Required work: The lines to copy run from the one containing "right front paw: (303, 563)" to the last line of the entries; output those lines exactly and only them, without pictures.

---*---

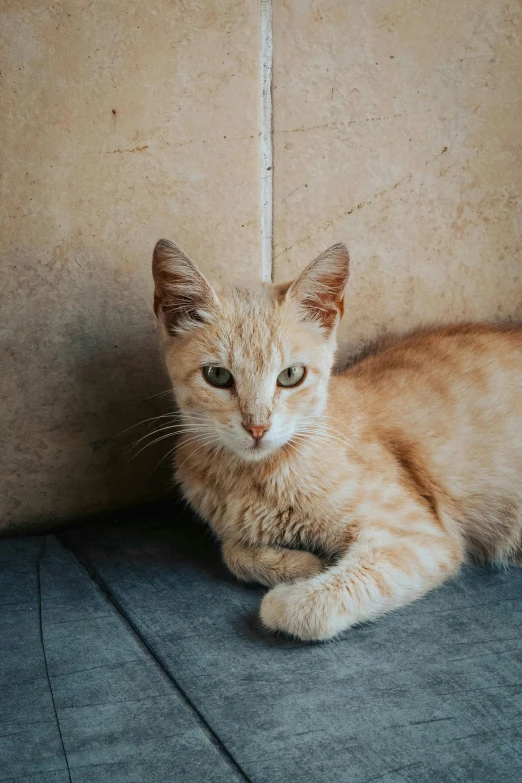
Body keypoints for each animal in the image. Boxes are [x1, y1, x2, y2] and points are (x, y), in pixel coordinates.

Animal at [151, 240, 520, 644]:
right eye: (217, 376)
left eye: (291, 375)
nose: (258, 426)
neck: (253, 478)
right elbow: (233, 551)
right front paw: (303, 563)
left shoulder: (420, 539)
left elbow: (306, 606)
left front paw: (293, 593)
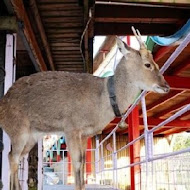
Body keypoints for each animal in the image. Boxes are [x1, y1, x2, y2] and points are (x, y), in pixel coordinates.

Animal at [0, 26, 169, 190]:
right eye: (148, 64)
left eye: (156, 64)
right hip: (18, 129)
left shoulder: (85, 134)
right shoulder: (71, 127)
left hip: (31, 136)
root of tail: (2, 106)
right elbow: (77, 163)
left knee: (15, 156)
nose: (165, 86)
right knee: (13, 157)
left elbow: (82, 165)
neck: (102, 102)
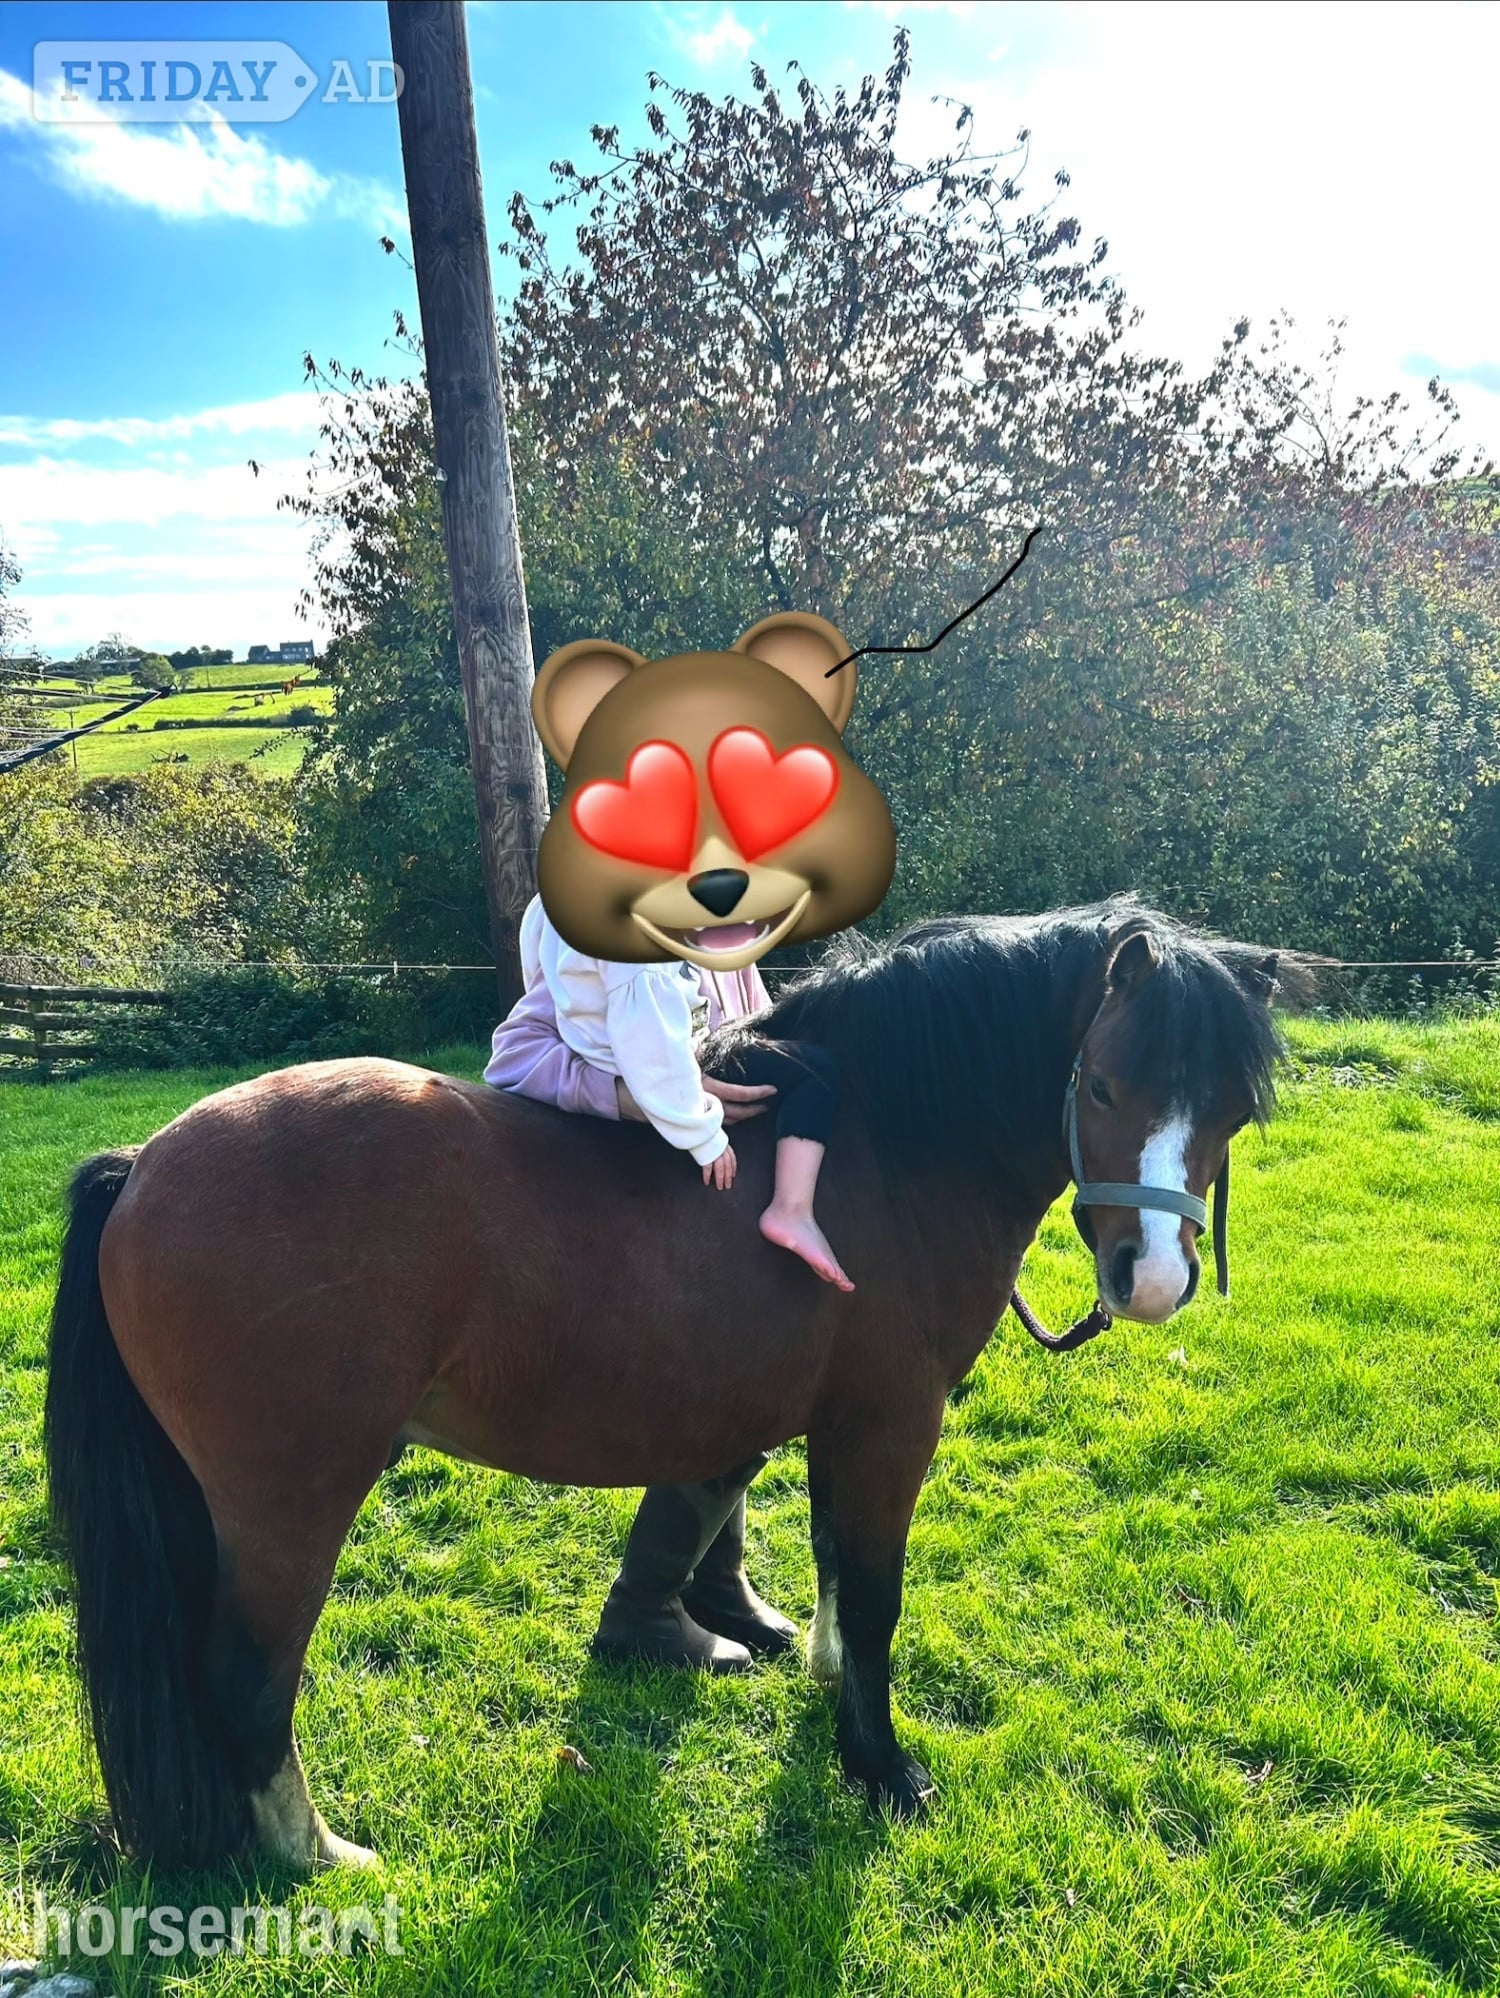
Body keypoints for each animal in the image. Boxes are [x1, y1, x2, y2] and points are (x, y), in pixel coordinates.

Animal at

---*---

Expected answer:
right front paw: (303, 563)
left shoulder: (420, 539)
left elbow: (306, 606)
left front paw: (293, 593)
Body keypoints for each animal in the image. Boxes are [x1, y1, x2, y2] and points are (x, y), in pixel coordinates.

Animal at [0, 26, 169, 190]:
right eye: (148, 64)
left eye: (156, 64)
right hip: (18, 129)
left shoulder: (85, 134)
right shoulder: (71, 127)
left hip: (31, 136)
root of tail: (2, 106)
right elbow: (77, 163)
left knee: (15, 156)
nose: (165, 86)
right knee: (13, 157)
left elbow: (82, 165)
neck: (102, 102)
Body keypoints for each animal in the image. Boxes are [x1, y1, x2, y2] and points are (x, y), in pixel coordinates.

Animal at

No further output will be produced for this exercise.